To assess the degree to which more complete backrub sampling (not limiting sampling to just the loop 6 region) captures the flexibility of the TIM structure, we ran multiple simulations of the complete TIM dimer (with the constraint of fixing the backbone coordinates of 17 core residues in each monomer). The loop 6 region does indeed show the largest conformational variability: three of the four largest calculated B-factors from those simulations are in the tip of loop 6 (G171–G173). (Supplemental Figure 13) In addition to the high calculated B-factors for loop 6, some flexibility was observed in several other regions. These regions also showed structural differences between the open and closed crystal structures.

Discussion

We have shown that the backrub sampling method is useful for sampling small, high-resolution conformational fluctuations as well as a larger, functionally relevant conformational change. In addition to capturing the structural variability of single sequences, generalized backrub sampling also improves modeling of changes to protein structures upon point mutation. While many of the backbone movements are less than 1 Å, they can result in significant displacements of the attached side chains. In addition, the localized breathing motion that backrub sampling emphasizes can allow otherwise energetically unfavorable rotameric transitions.

This work supports the conclusion advanced by Davis et al28 that protein backbones are influenced by side-chain conformations in a predictable manner, complementing the accepted notion that side-chain conformations can be backbone dependent. In backbone-dependent rotamer libraries, the side chain conformation is influenced by the ϕ and ψ angles of the residue itself33. Our simulations and analysis support the notion of a second-order correlation between a central side-chain and the protein backbone in adjacent residues. The 3-residue simulations indicate that the energetic barriers between the relevant backbone conformations can be significantly less than those typically associated with side-chain rotamer transitions.

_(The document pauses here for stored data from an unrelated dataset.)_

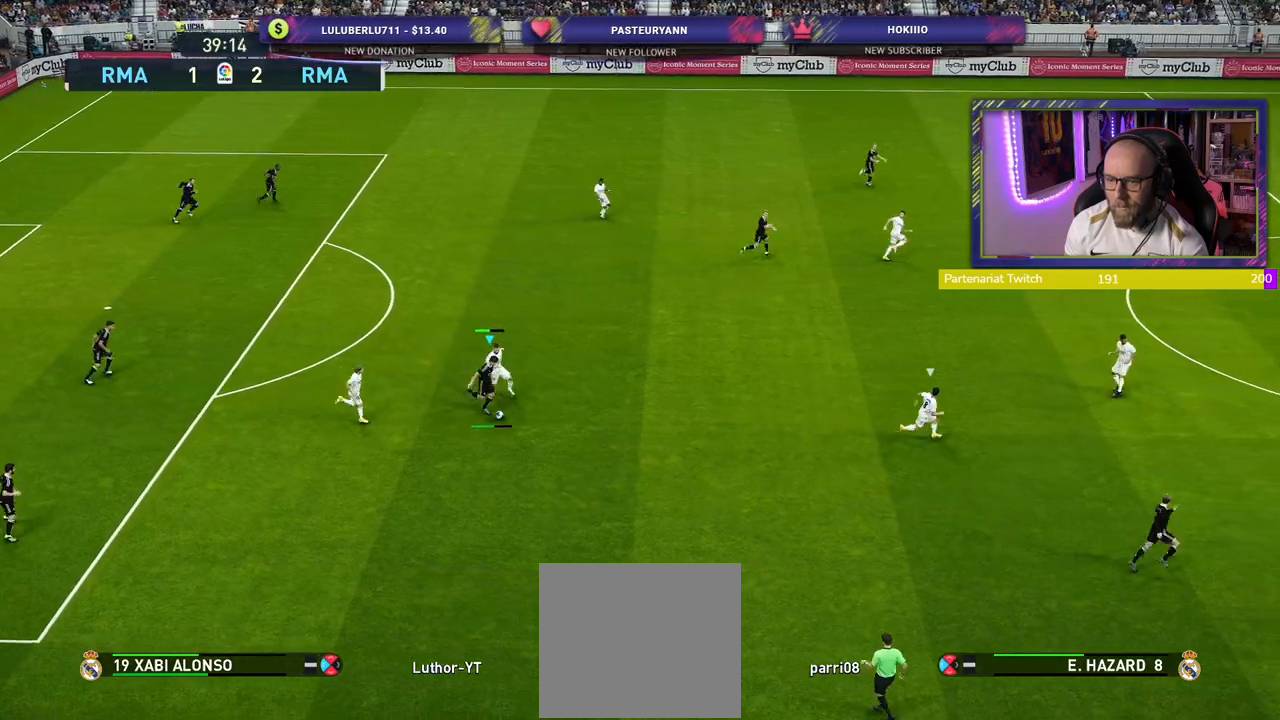
{"buttons": [], "left_stick": "right", "right_stick": "center", "events": [[140, "left_stick", "center"], [400, "left_stick", "right"]]}
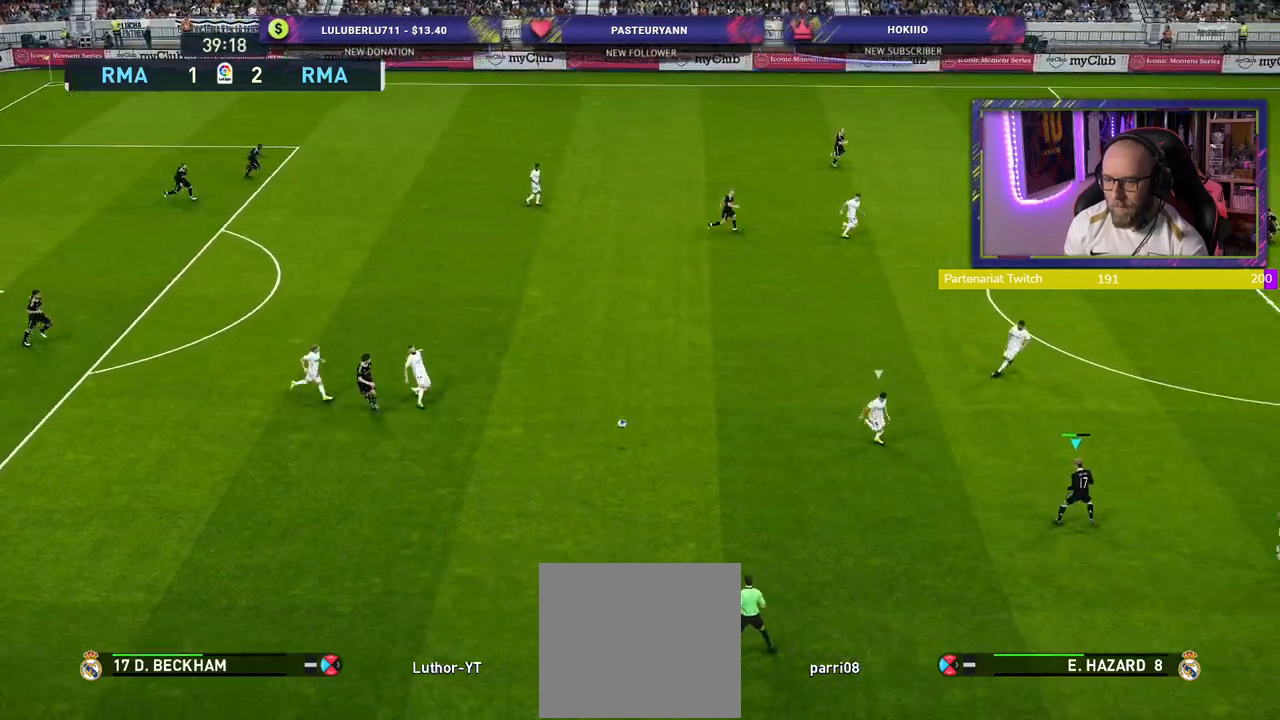
{"buttons": ["CROSS"], "left_stick": "up", "right_stick": "center", "events": [[380, "left_stick", "up"], [500, "CROSS", "down"]]}
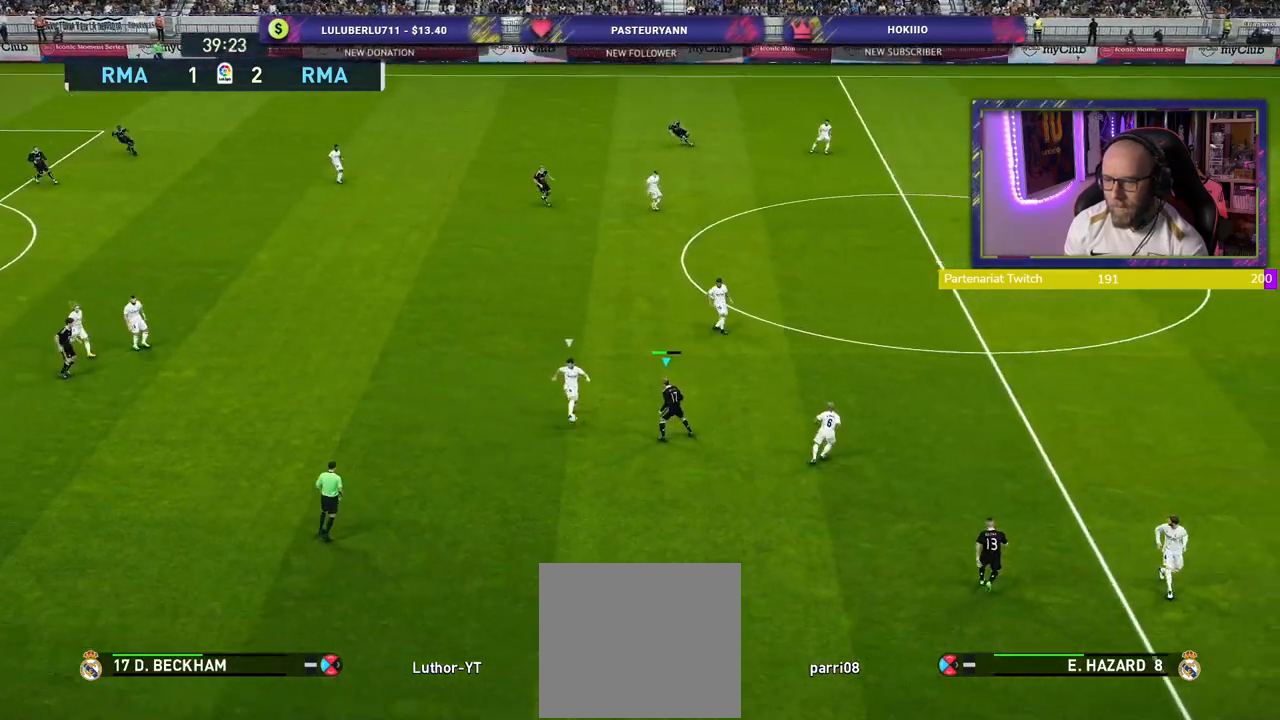
{"buttons": ["R2"], "left_stick": "down-left", "right_stick": "center", "events": [[40, "CROSS", "up"], [280, "L1", "down"], [300, "R2", "down"], [400, "left_stick", "down-left"], [440, "L1", "up"]]}
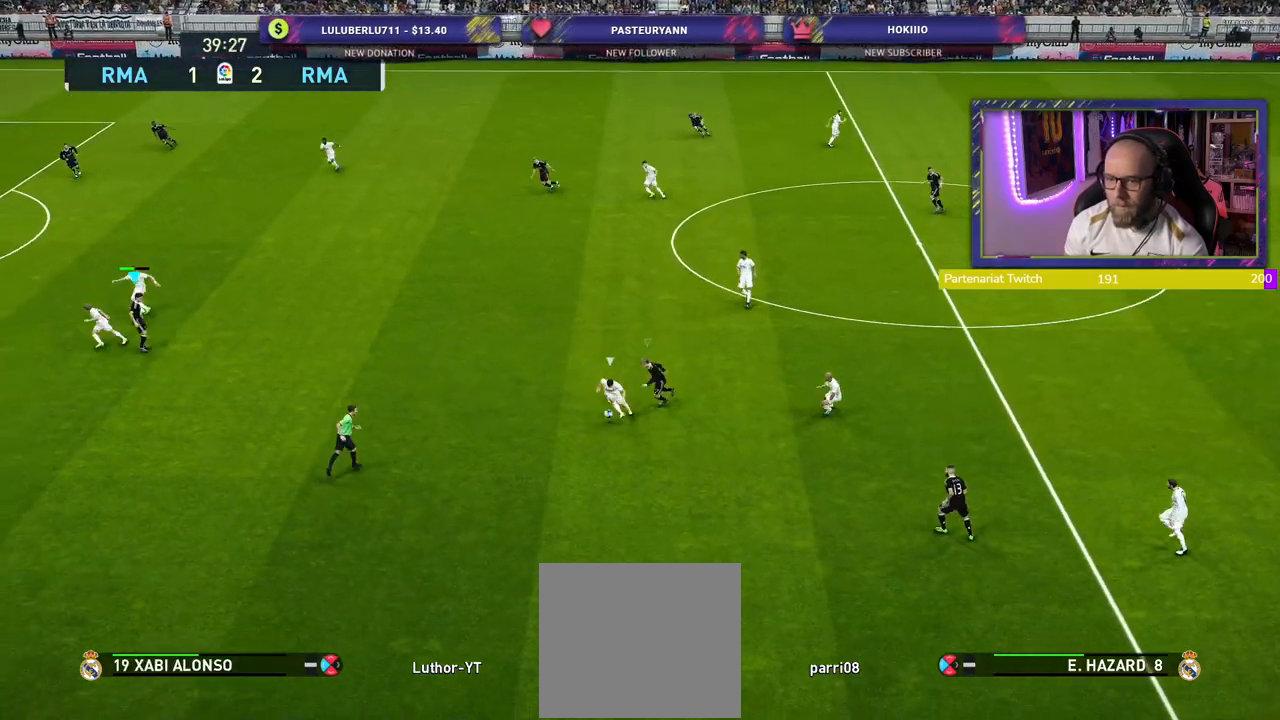
{"buttons": ["R2"], "left_stick": "down-left", "right_stick": "center", "events": [[180, "L1", "down"], [340, "L1", "up"]]}
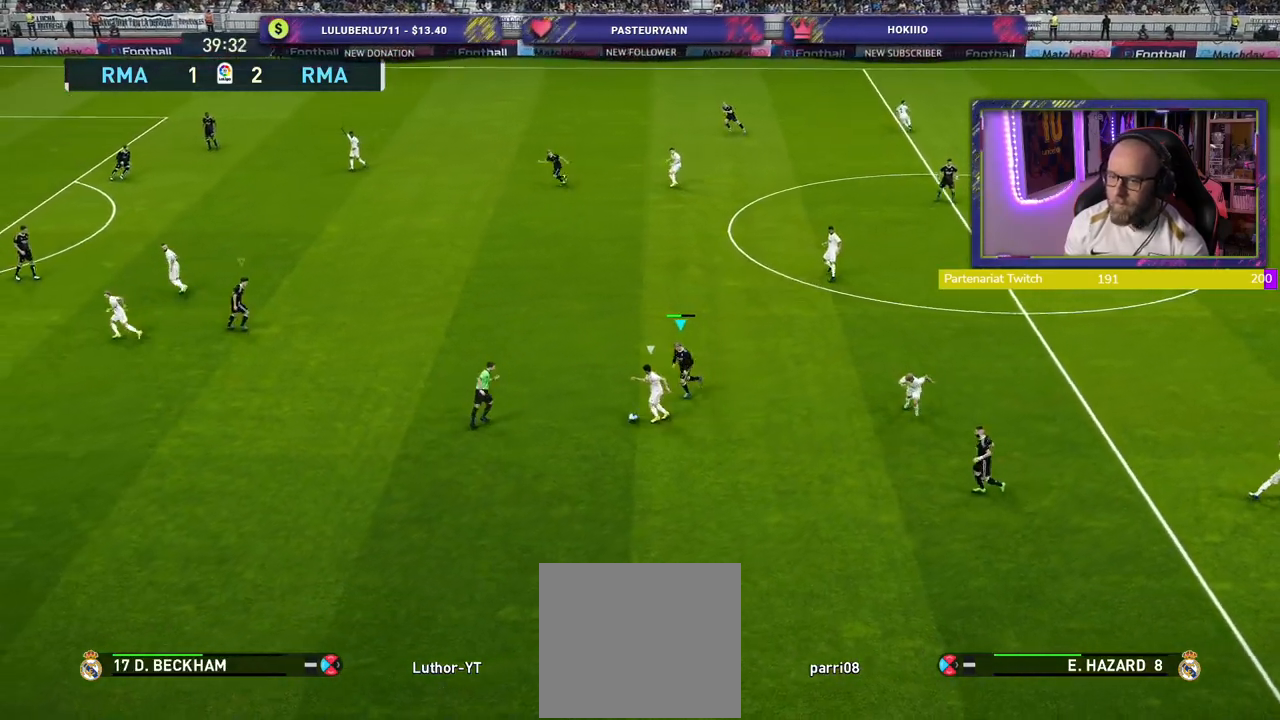
{"buttons": ["CROSS", "L1", "R2"], "left_stick": "down-left", "right_stick": "center", "events": [[260, "CROSS", "down"], [420, "L1", "down"]]}
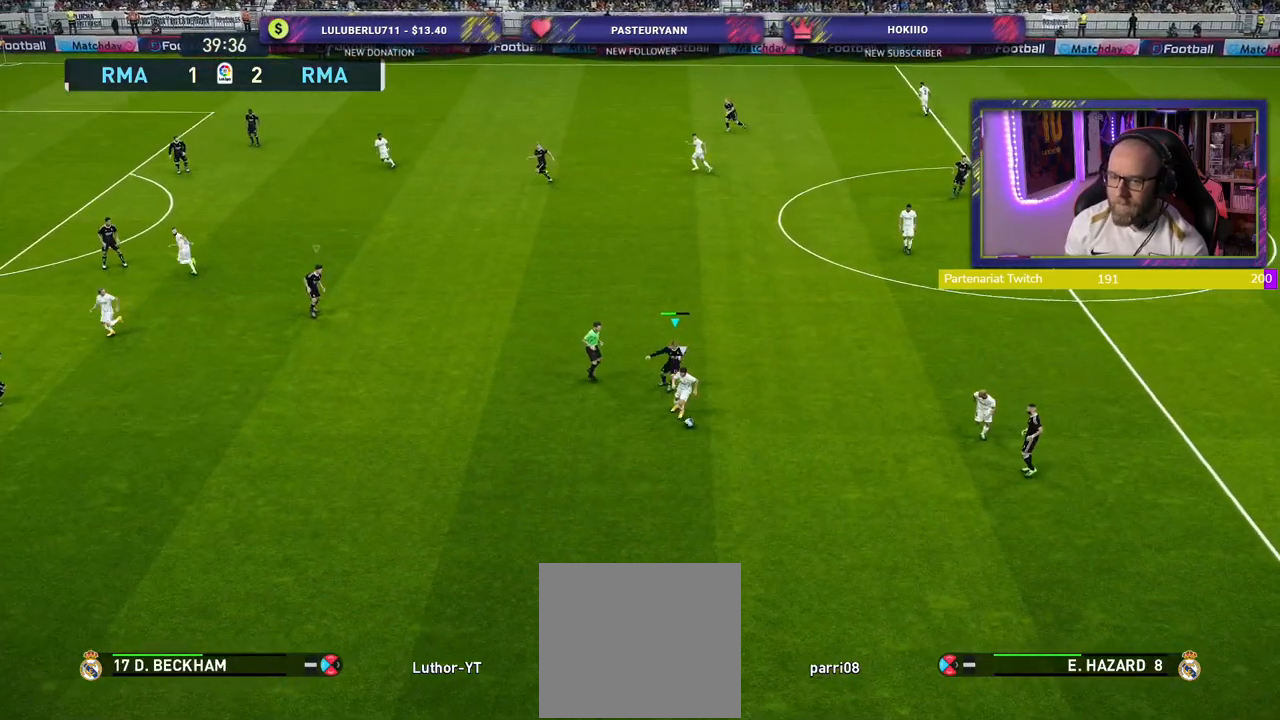
{"buttons": ["CROSS", "R2"], "left_stick": "right", "right_stick": "center", "events": [[40, "left_stick", "down"], [60, "L1", "up"], [200, "L1", "down"], [320, "L1", "up"], [340, "left_stick", "right"]]}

As a sampling method, the overall philosophy behind the move used here is somewhat different from other methods (although bearing similarities to local perturbation approaches highlighted earlier26,27). First, it is a generalization of movement that is observed in nature at both small and large amplitude. Rotameric sampling was likewise inspired by observations made from crystal structures. Second, instead of treating bond angles as inviolable, it takes advantage of the small but significant flexibility in the bond angle to move a set of backbone atoms through a single, unified rotation. As indicated by the 3-residue simulations, backrub sampling helps free the protein backbone to explore an ensemble of conformations around the native state. While molecular dynamics could be used to accomplish the same goal, correlated movement of atoms can take a considerable number of time steps, unless there is already a set of forces accelerating the atoms in a concerted direction. Simultaneous, correlated rotation of many atoms is one of the strengths of rotamer sampling. Backrub sampling shares that strength.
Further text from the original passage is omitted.